A member of the Actors Studio -- she also teaches at the Actors Studio Drama School -- and an Emmy and Obie winner, Sokol says those who see her, too, as a gay icon surprise her. None of her Broadway appearances -- from her debut in O'Neill's "The Great God Brown" in 1972 to Herb Gardner's "Conversations with My Father" in 1996 -- were in particularly campy roles. And her film and TV career, while largely consisting of playing hilarious Jewish women -- the kinds of characters that have a natural appeal to gay sensibilities -- hasn't all been about a means to some kind of iconic end. "I've never thought of myself as a gay icon," Sokol says. "I'm not quite sure what that means. What exactly is a gay icon? Who is a gay icon? Do you set out to become one, or is it something people -- audiences -- tag you with?"

Perhaps the audience at "Closet Chronicles" explains it. In one scene, George, who has unexpectedly brought his black lover home for Easter, tells his mother they met in a leather bar. Three times he says it; three times Sokol points to her head, finally saying, "It's not going in." The audience roars.

In another scene, Nancy lies in bed with Ed (Richard Leighton), George's homophobic father, who asks if she's ever had lesbian fantasies. When she admits to "looking up" to Tina Turner, the giggles explode into gales. In a third scene, set at Christmastime, the father announces the family will revive Bible reading as a Yuletide tradition and picks the text for George to read. It turns out to be an antigay passage, a moment made all the funnier by Sokol's work in the scene. What Christmas present does George get? A gift certificate to "Gay No More," an aversion-therapy clinic. More mirth.

But Sokol is clearly not attempting to steal the show -- quite the opposite. She says she chose to play Nancy precisely because the character is a WASP, not the typically wacky Jewish lady that audiences, gay or straight, have come to expect of her. "You get typecast because you do something well, not because you do something poorly, and I don't get many opportunities to play something other than a Jewish girl." The irony is that while she was born Jewish, "I wasn't raised Jewish and I've been a practicing Buddhist for 30 years."

It's also clear that Sokol has, in true Actors Studio fashion, subsumed herself in the role, elongating and flattening her speech, for example, to sound appropriately Midwestern. And while the audience believes it, it's clearly primed to laugh. Have they also seen Sokol's one-woman cabaret show, "Me and My Fanny," her tribute to Fanny Brice? And is there a connection between that show and, say, "Funny Girl," the musical that yielded that ultimate gay icon, Barbra Streisand? Or is Sokol's initial question -- who and what is a gay icon -- ultimately too subjective to understand?
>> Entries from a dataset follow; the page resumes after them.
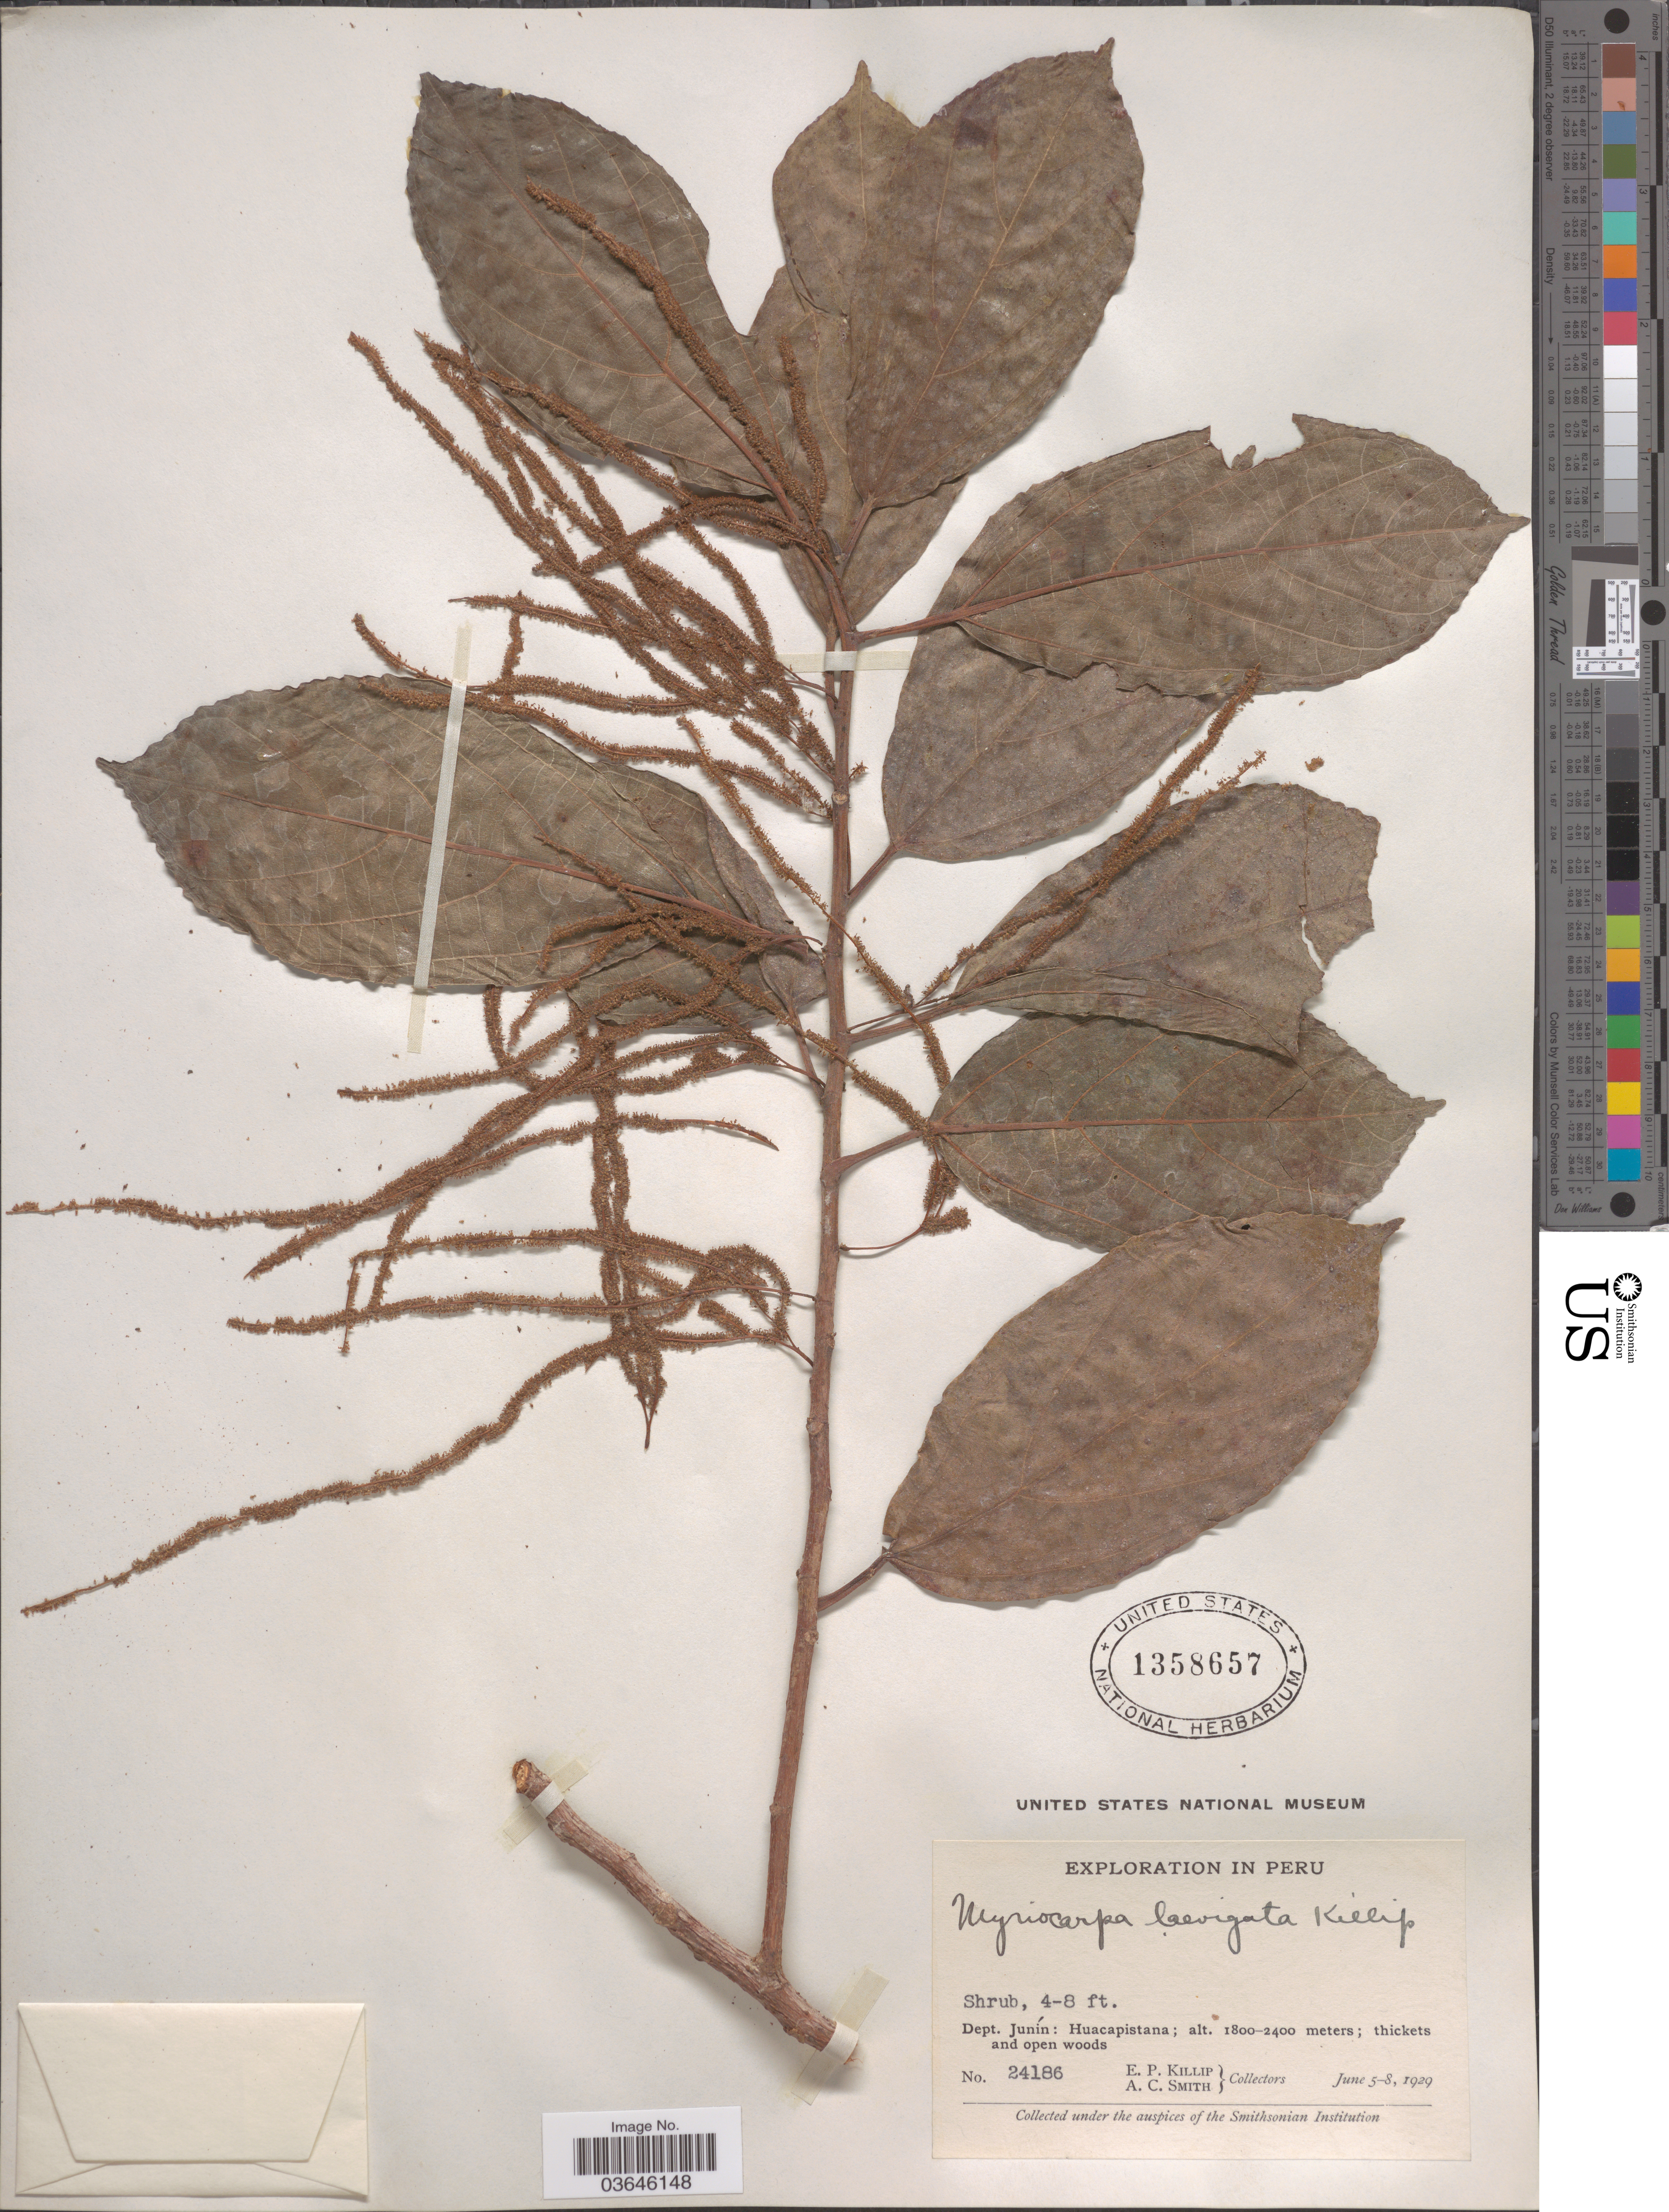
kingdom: Plantae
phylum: Tracheophyta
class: Magnoliopsida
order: Rosales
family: Urticaceae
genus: Myriocarpa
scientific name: Myriocarpa laevigata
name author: Killip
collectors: E. P. Killip & A. C. Smith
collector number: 24186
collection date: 1929-06-05/1929-06-08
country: Peru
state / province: Junín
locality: Dept. junín: Huacapistana.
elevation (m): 1800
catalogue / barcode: US 1358657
"Audiences, fortunately, are not monolithic," she says, adding that she can't worry about why she might have a gay following -- or more of one -- having done "Closet Chronicles." Ultimately, for her, it's all about being an actor and letting the audience work its will. "When I read 'Closet Chronicles,' I thought it was one of the funniest plays I had read in years, which is why I decided to do it, not to appeal to a particular audience, although their support is obviously greatly appreciated and does go into making the play a success. In this role, I don't feel that I have to hold back -- there's a real bubbly side to me that this role allows me to really give full form to. Nancy is funny, but she's also serious.

"What I also like about the play," Sokol concludes, "is how there's no real anger to it. It's refreshing that there isn't a defensive 'I'm coming out!' about it. These parents clearly love their son and try very hard to figure out how to handle what's happened. In that sense, I think the play embodies role models more than camp stereotypes." And if that's what becomes a gay icon most, she says, that's just fine by her.